The API that allows for the manipulation of the hostname is SetDevName, and the payload for changing the data looks like:
[
{
"cmd": "SetDevName",
"action": 0,
"param": {
"DevName": {
"name": <DEVICE_NAME>
}
}
}
]
From the API program, this information will be saved into a settings file and eventually used by the device program. Specifically the function that applies the DNS settings is bc_dhcpc_start:
int bc_dhcpc_start(char *interface,char *devname)
{
int is_error;
char dhcp_client_shell_command [256];
char requested_ip [16];
is_error = -1;
if ((*interface != '\0') && (*devname != '\0')) {
requested_ip._0_4_ = 0;
requested_ip._4_4_ = 0;
requested_ip._8_4_ = 0;
requested_ip._12_4_ = 0;
memset(dhcp_client_shell_command,0,0x100);
is_error = generate_IP(requested_ip);
if (-1 < is_error) {
snprintf(dhcp_client_shell_command,0x100,
"udhcpc -i %s -x hostname:\'%s\' -p /var/run/udhcpc.pid -r %s &",interface,devname,
requested_ip); [8]
is_error = pip_system(dhcp_client_shell_command); [9]
is_error = is_error >> 0x1f;
}
}
return is_error;
}
At [8] the OS command string for using the DHCP and setting the hostname is prepared and then used at [9] to execute the command.
All three of the APIs, SetDdns, SetLocalLink and SetDevName, can be used to reach the pip_system and exploit OS command injections. Their details are described below in dedicated sections.
CVE-2021-40407 - SetDdns - domain
At [1] or [2], based on DDNS type, the ddns->domain variable, that has the value of the domain parameter provided through the SetDdns API, is not validated properly. This would lead to an OS command injection. The string formatted at [1] or [2] is then used as OS command at [3].
CVE-2021-40408 - SetDdns - userName
At [1] or [2], based on DDNS type, the ddns->username variable, that has the value of the userName parameter provided through the SetDdns API, is not validated properly. This would lead to an OS command injection.
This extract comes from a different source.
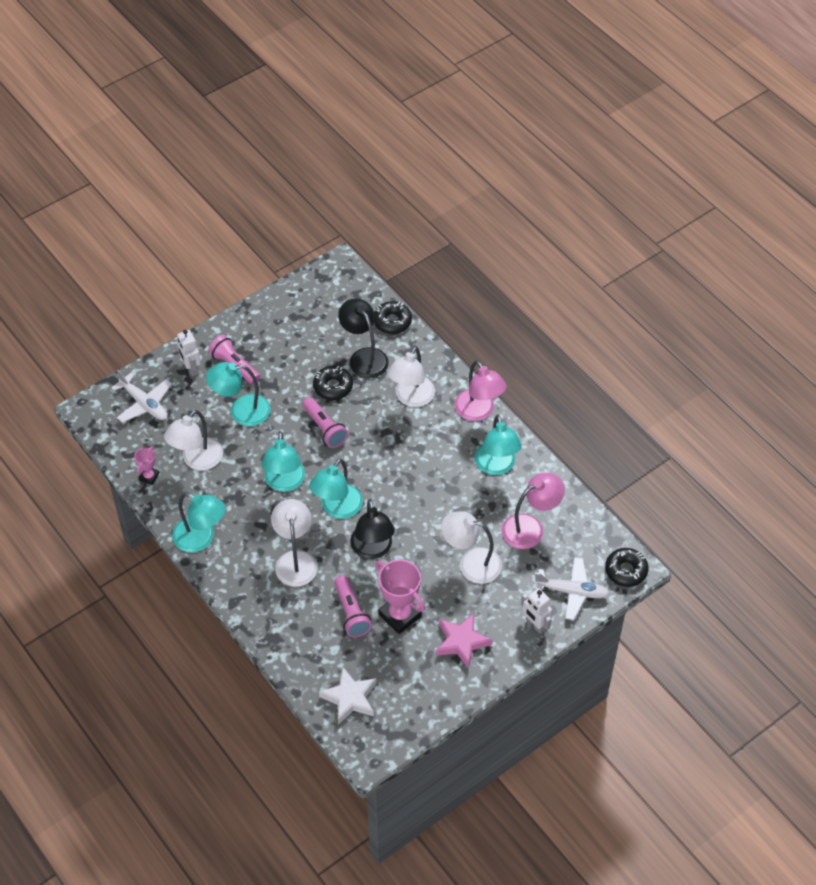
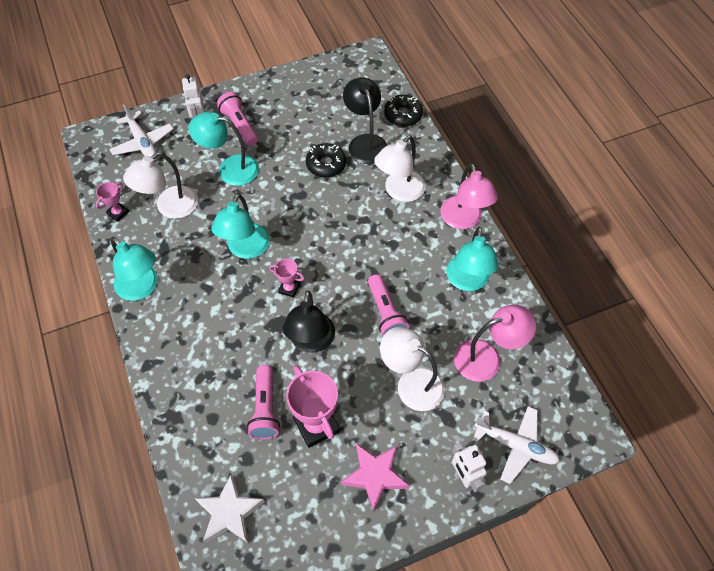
camera: 15 degrees right, 5 degrees up
white lamp [271,499,318,587] -> none
pink flashlight [302,397,348,448] -> pink flashlight moved to [368,274,409,336]
turquoise lamp [309,458,363,519] -> pink trophy [269,259,305,298]
black donut [605,548,649,587] -> none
The string formatted at [1] or [2] is then used as OS command at [3].
CVE-2021-40409 - SetDdns - password
At [1] or [2], based on DDNS type, the ddns->password variable, that has the value of the password parameter provided through the SetDdns API, is not validated properly. This would lead to an OS command injection. The string formatted at [1] or [2] is then used as OS command at [3].
CVE-2021-40410 - SetLocalLink - dns1
At [4] the dns_data->dns1 variable, that has the value of the dns1 parameter provided through the SetLocalLink API, is not validated properly. This would lead to an OS command injection. The string formatted at [4] is then used as OS command at [5].
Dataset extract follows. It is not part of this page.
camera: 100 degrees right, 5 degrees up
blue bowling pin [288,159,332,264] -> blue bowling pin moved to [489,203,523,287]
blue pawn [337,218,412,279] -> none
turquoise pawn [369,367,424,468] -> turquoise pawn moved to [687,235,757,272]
CVE-2021-40411 - SetLocalLink - dns2
At [6] the dns_data->dns2 variable, that has the value of the dns2 parameter provided through the SetLocalLink API, is not validated properly. This would lead to an OS command injection. The string formatted at [6] is then used as OS command at [7].
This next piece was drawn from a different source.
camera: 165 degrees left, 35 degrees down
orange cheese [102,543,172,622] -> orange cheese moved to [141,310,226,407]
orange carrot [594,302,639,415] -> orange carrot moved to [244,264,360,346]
CVE-2021-40412 - SetDevName - name
At [8] the devname variable, that has the value of the name parameter provided through the SetDevName API, is not validated properly. This would lead to an OS command injection. The string formatted at [8] is then used as OS command at [9].
Timeline
2021-12-06 - Vendor Disclosure
2022-01-19 - Vendor Patched
2022-01-26 - Public Release
Discovered by Francesco Benvenuto of Cisco Talos.